Die Banken rieten nicht nur zum Kauf, sie verliehen sogar zu diesem Zweck Geld. Ein Spekulationsopfer nahm eine Hypothek bei der Nationalbank auf, um dort Anteile zu erwerben, und ein weiteres Darlehn bei der Isländischen Bank, um bei der Landwirtschaftsbank Aktien zu kaufen. Stückpreis: 64 $. Tagsdrauf stoppte die Isländische Bank alle Darlehen, weil das Vertrauen in den Wert der Aktie erschüttert war. Der Kaufvertrag musste dennoch eingehalten werden, obwohl der deCODE -Kurs schon auf 50 $ gesunken war.
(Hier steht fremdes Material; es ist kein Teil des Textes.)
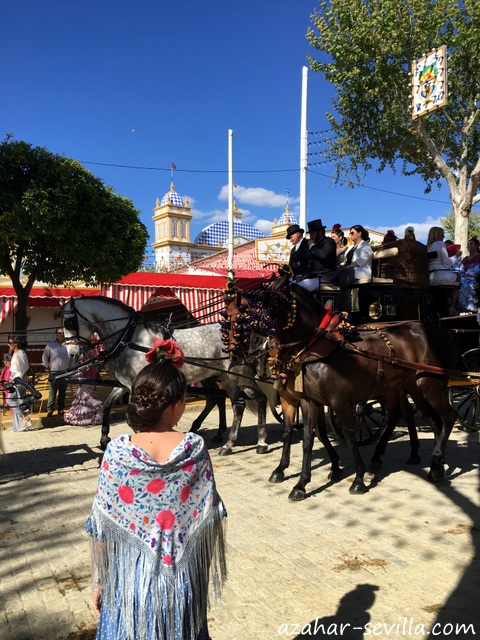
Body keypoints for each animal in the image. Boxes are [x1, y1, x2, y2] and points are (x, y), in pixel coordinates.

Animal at [249, 280, 460, 500]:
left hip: (430, 385)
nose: (255, 341)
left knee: (448, 417)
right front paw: (301, 484)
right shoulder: (309, 401)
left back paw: (435, 462)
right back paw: (435, 464)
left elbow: (350, 438)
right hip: (413, 387)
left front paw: (358, 479)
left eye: (275, 304)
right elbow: (307, 439)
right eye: (257, 305)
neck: (318, 346)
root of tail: (443, 333)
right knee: (430, 420)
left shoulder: (341, 402)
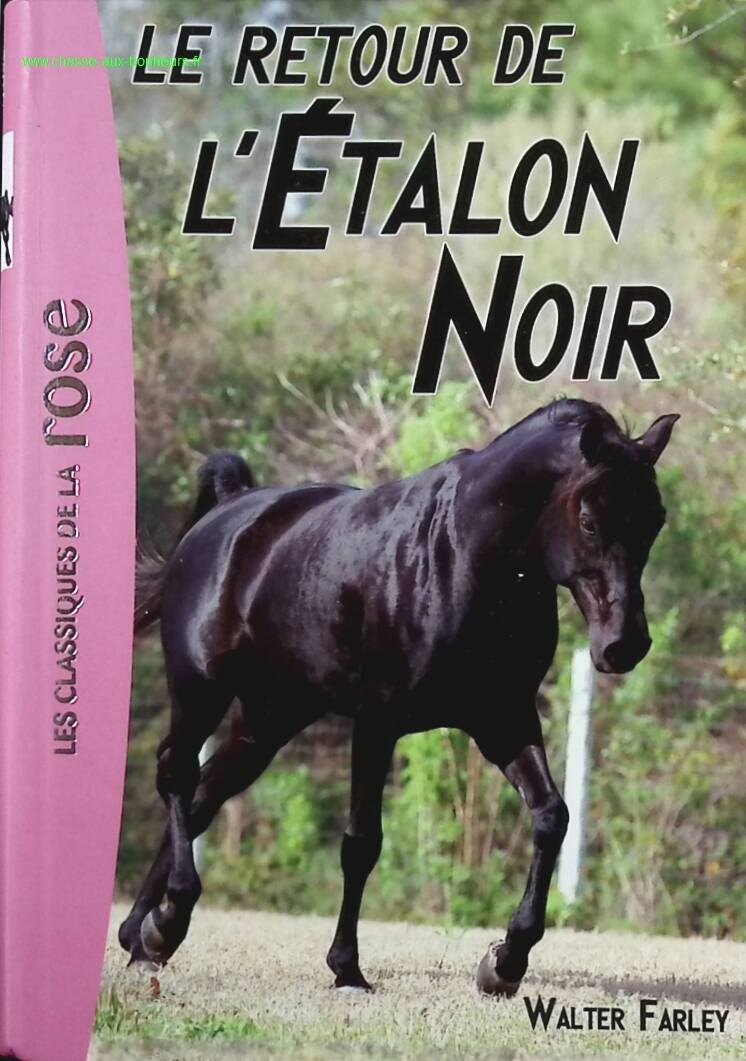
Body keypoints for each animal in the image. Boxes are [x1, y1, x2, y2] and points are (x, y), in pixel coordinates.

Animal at [119, 398, 678, 996]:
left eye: (655, 520)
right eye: (591, 520)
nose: (625, 645)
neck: (466, 558)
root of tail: (228, 511)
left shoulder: (503, 720)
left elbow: (552, 816)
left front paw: (506, 960)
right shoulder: (377, 722)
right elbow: (361, 843)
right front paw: (347, 967)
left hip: (267, 721)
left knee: (204, 795)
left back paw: (143, 936)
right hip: (201, 691)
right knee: (177, 775)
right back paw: (166, 921)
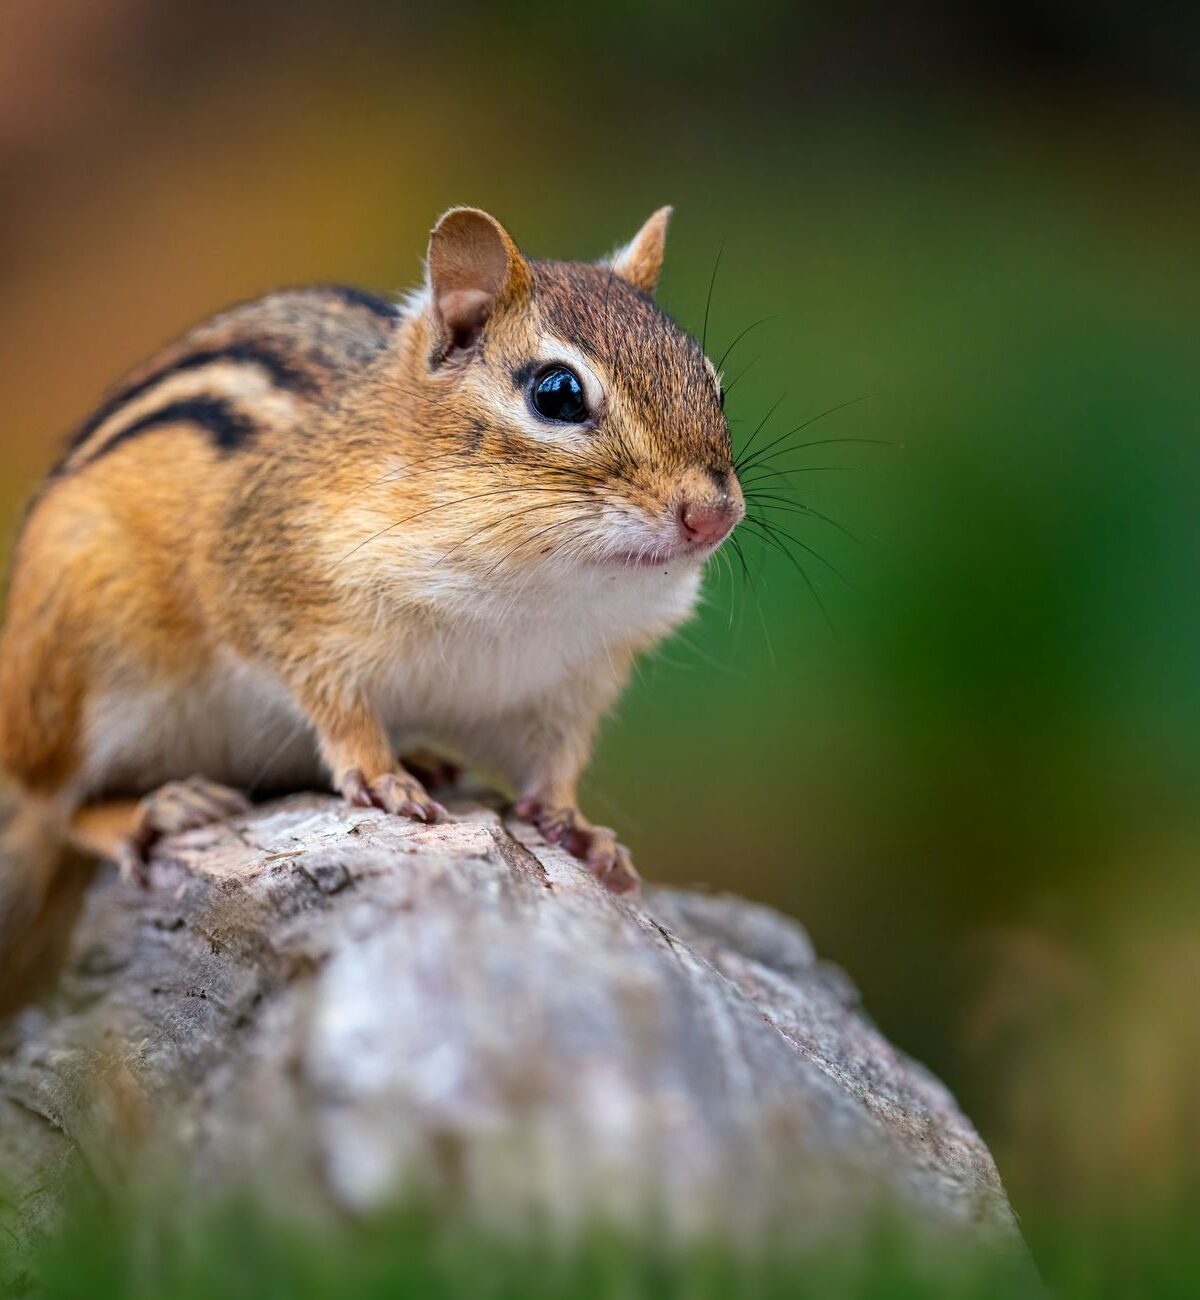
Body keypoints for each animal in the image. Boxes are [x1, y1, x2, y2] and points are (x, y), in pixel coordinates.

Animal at [0, 206, 743, 997]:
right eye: (558, 394)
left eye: (713, 384)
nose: (713, 515)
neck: (542, 589)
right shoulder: (273, 598)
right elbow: (337, 705)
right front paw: (385, 779)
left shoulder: (562, 686)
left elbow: (554, 764)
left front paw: (578, 827)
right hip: (75, 664)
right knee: (52, 804)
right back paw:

Als der Preis den Tiefpunkt von 2 $ erreichte, kündigte die Nationalbank die Hypothek und gelangte so in den Besitz des Hauses des Kreditnehmers.

Das Fazit eines Kleinaktionärs, der ungenannt bleiben will, ist bitter: »deCODE wollte Leben retten. Meines ist ruiniert.« Ähnlich erging es vielen unkundigen IsländerInnen. Sie kauften praktisch wertlose Papiere – in der trügerischen Hoffnung auf schnelles Geld, Gesundheitsversprechen und Altersversorgung durch Aktienerträge.